Instruções do exercício » Prossiga com o trecho sobre a representação da vítima na Lei 9.099/95, continuando a partir da última frase apresentada.

Trecho »
*-*-*

Este entendimento, não considerando a lavratura do TCO como representação, obriga a vítima a oferecê-la formalmente, contrariando orientação jurisprudencial absoluta a respeito da informalidade deste ato, e torna inócua a audiência preliminar, dada a possibilidade da vítima oferecer representação antes da realização daquele ato processual.

2 – Outra corrente é no sentido de que a Lei 9.099/95 excepcionou a regra contida no Código de Processo Penal, disciplinando o momento para se oferecer representação.

Tal ilação, não só é a mais correta do ponto de vista gramatical, como também sob o prisma da interpretação teleológica.

O art.75 da Lei 9.099/95 estabelece expressamente ser a audiência preliminar o momento para o oferecimento da representação, in verbis: "Não obtida a composição dos danos civis, será dada imediatamente ao ofendido a oportunidade de exercer o direito de representação verbal, que será reduzida a termo."

Nota-se que não se trata de derrogação ao art.38 do CPP, e sim de exceção à regra, como já dito, porque o próprio artigo prevê a possibilidade de disciplinamento diferente ao nele consagrado, ao estipular: "Salvo disposição em contrário, o ofendido, ou seu representante legal, decairá do direito de queixa, se não o exercer dentro do prazo de seis meses, contados do dia em que vier a saber quem é o autor do crime,..."(grifamos)

*-*-*

Material extraído »
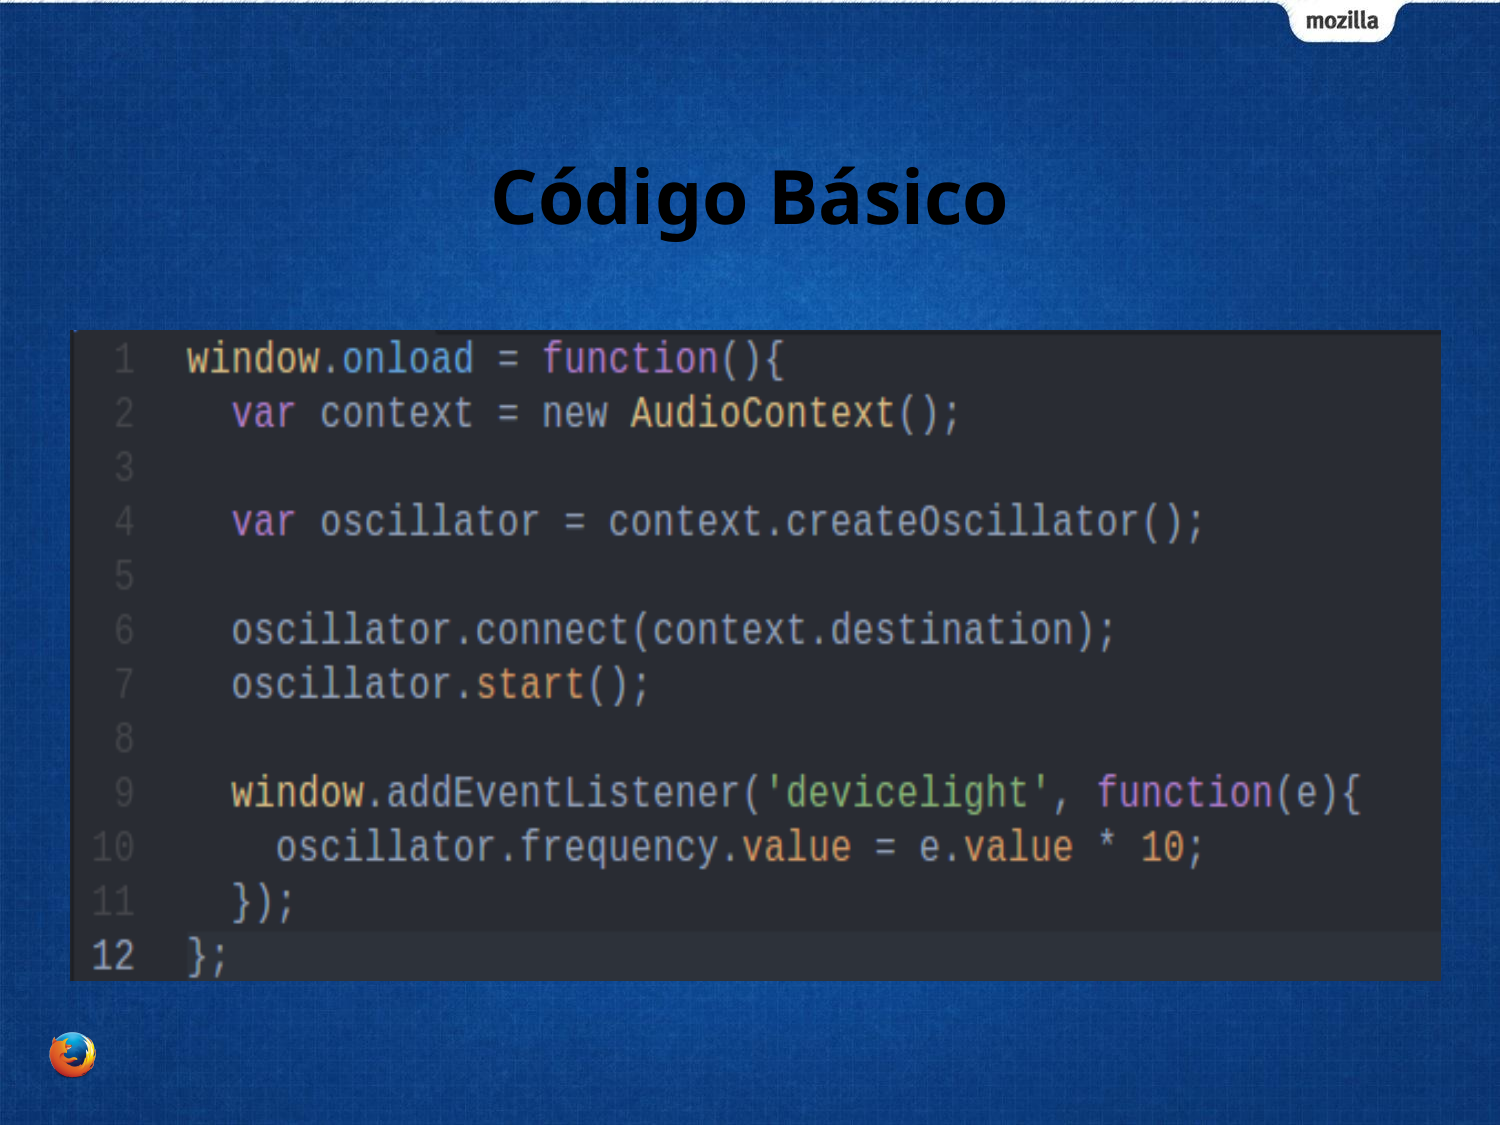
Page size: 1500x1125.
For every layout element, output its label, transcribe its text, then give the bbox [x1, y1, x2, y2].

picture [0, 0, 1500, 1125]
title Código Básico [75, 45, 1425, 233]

*-*-*

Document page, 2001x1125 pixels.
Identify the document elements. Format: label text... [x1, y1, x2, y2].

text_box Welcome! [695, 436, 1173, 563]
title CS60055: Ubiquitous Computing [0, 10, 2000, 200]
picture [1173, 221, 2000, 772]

*-*-*

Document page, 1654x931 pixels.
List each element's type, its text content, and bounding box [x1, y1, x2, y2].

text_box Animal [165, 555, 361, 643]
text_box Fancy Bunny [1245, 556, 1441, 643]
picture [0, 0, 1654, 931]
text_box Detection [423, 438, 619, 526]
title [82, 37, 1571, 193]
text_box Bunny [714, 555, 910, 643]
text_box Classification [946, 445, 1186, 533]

*-*-*

Resposta do exercício »
Portanto, o art.75 da Lei 9.099/95, ao disciplinar a audiência preliminar como o momento para o oferecimento da representação, nada mais fez do que excepcionar a contagem inicial do prazo disciplinada, como regra, no art.38 do Código de Processo Penal.

Vale ressaltar que tal regra também foi excepcionada no art.91 da Lei 9.099/95 ao estabelecer prazo decadencial de 30(trinta) dias para os processos em andamento. De igual forma é exceção o prazo para as vítimas de crime contra os costumes, menores de 18(dezoito) anos, oferecerem representação após completarem a idade exigida por lei, bem como o disposto no art. 529 do estatuto processual, que disciplina o prazo decadencial para o oferecimento da queixa nos crimes contra a propriedade imaterial.

A interpretação teleológica também é a que mais se amolda a este raciocínio porque o espírito da Lei 9.099/95, ao estabelecer a realização da audiência preliminar, foi de propiciar a oportunidade para autor do fato e vítima transacionarem e esta ver-se ressarcida.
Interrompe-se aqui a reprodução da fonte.